France targets those who make delicate songbird a delicacy

A male Ortolan Bunting is held by a man, who wished to remain unidentified, on a private property in Tartas, southwestern France. The French government is out to get poachers hunting the coveted fowl.

? On the world’s list of weird foods, ortolan – a bite-size songbird roasted and gulped down whole – can claim a place of distinction.

It’s an illegal place, though, since the ortolan is a protected species and hunting it is banned in France. Now the government is out to get poachers of the coveted fowl.

Thought to represent the soul of France, ortolan was reportedly on the menu at late French President Francois Mitterrand’s legendary “last supper” on New Year’s Eve 1995, eight days before he died.

Though cancer had diminished his appetite, Mitterrand saved room for the piece de resistance, roasted ortolan, downing the 2-ounce bird, bones and all, according to a detailed account in Esquire magazine and Georges-Marc Benamou, a journalist who was a Mitterrand confidant. Some of the late president’s associates, however, insist the bird-eating never took place.

According to tradition, the French shroud their head in a napkin to eat ortolan: Tucking into the bite-sized bird – which is killed by being drowned in Armagnac, plucked and roasted with its yellow skin and skeleton intact – can be a messy business.

It’s also an illicit one.

A 1998 law banned hunting the ortolan, a copper-breasted bird that migrates from Africa to Europe, because of its endangered status. Ortolan hunters – who trap the birds alive and keep them in cages for several weeks to fatten them up – face fines of up to $12,460 and six months in prison, if caught and convicted.

But environmentalists complain the law is rarely enforced.

Earlier this month, the minister in charge of the environment, Nathalie Kosciusko-Morizet, pledged to step up inspections of the ortolan’s habitat in southwestern France.

“The more you inspect, the more violations you find,” Kosciusko-Morizet told The Associated Press. Four hunters were caught red-handed and two seizures were made over the past two weeks, she said.

Environmentalists blame the poaching on continued demand for roasted ortolan – which aficionados say is satisfyingly crunchy, with a subtle hazelnut taste.
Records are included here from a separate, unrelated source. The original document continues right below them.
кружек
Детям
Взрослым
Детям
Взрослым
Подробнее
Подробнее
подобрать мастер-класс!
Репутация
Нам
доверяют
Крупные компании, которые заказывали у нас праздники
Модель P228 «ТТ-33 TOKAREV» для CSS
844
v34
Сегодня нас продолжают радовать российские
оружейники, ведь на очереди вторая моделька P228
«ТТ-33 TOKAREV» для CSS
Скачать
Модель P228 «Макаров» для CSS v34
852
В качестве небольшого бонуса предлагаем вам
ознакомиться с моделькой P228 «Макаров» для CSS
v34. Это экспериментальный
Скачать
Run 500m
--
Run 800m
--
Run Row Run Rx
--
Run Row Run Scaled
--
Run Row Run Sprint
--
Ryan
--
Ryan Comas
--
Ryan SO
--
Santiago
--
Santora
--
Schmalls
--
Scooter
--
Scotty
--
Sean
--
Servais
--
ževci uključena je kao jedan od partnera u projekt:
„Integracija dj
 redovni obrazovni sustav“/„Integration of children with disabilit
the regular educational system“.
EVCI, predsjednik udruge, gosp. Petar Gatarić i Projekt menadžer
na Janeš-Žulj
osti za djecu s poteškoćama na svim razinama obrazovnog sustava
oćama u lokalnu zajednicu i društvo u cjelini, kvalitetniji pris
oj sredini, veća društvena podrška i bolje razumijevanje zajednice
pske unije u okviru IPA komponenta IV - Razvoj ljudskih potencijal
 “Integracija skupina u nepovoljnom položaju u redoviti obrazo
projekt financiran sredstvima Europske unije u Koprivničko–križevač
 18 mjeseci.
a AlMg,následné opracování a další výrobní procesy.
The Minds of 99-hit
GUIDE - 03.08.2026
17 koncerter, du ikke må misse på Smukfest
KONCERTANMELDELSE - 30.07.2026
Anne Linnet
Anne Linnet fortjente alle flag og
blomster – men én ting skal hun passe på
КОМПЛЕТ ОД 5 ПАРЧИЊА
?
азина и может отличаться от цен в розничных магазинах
No longer on restaurant menus in France because of the ban, ortolan is eaten at home or served secretly to special restaurant clients. A single bird can fetch between $138-$210 on the black market, said Allain Beaugrain Dubourg, head of the League for the Protection of Birds.

He said hunters kill as many as 30,000 ortolans each year in France alone, contributing to an estimated 30 percent decline in their numbers over the past decade. The League says there are an estimated 600,000 to 750,000 ortolan pairs in Europe.